Data:

⟨

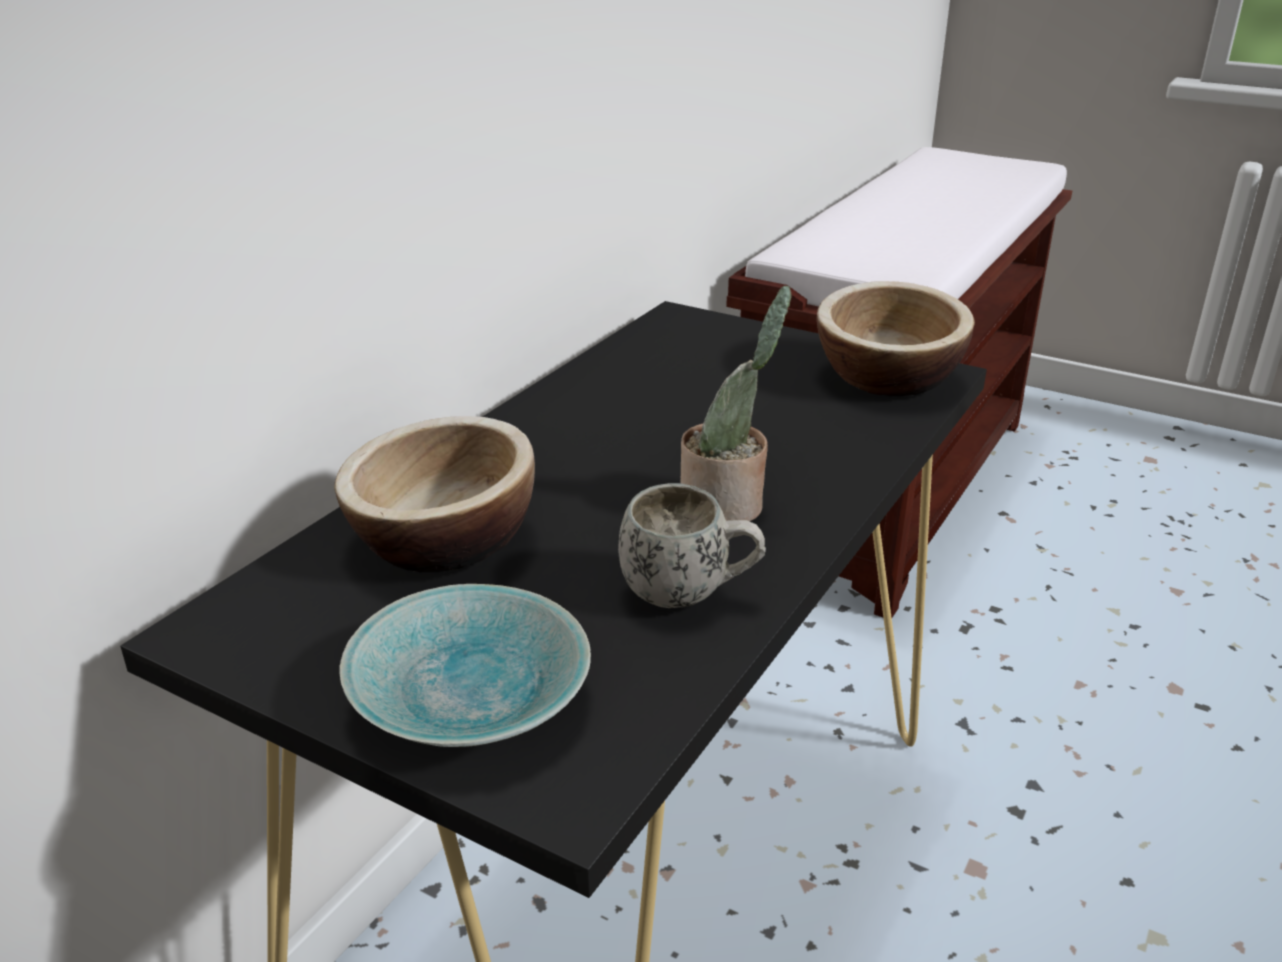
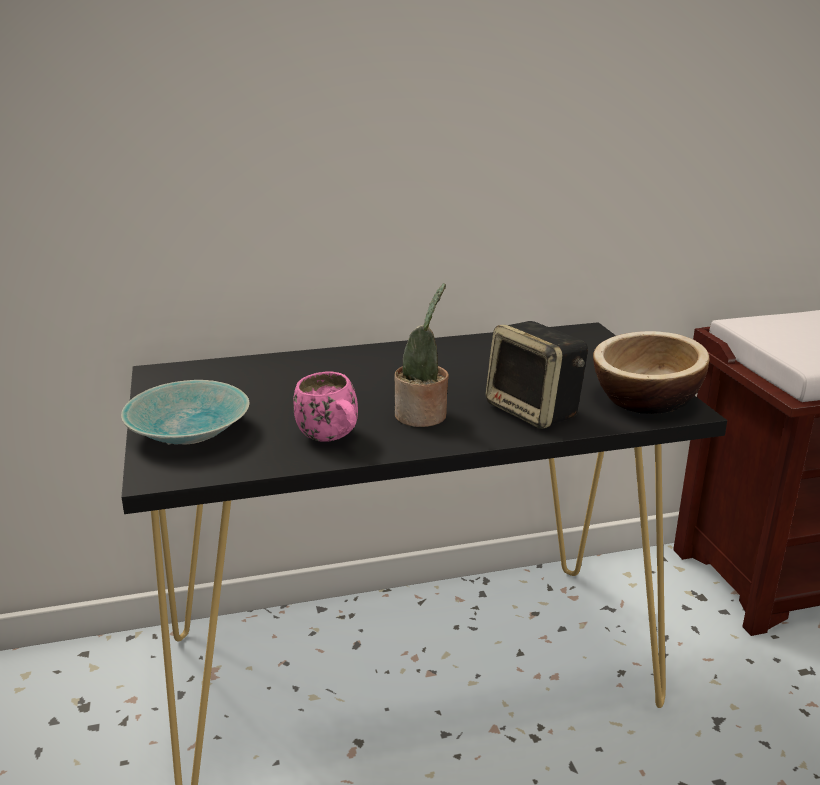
camera: 45 degrees right, 5 degrees down
bowl [334,416,535,572] -> none
white mug [618,483,766,608] -> pink mug [293,372,358,442]
none -> speaker [485,321,588,429]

⟩

If a line of the data contains "none", copy it out.

Task response:
bowl [334,416,535,572] -> none
none -> speaker [485,321,588,429]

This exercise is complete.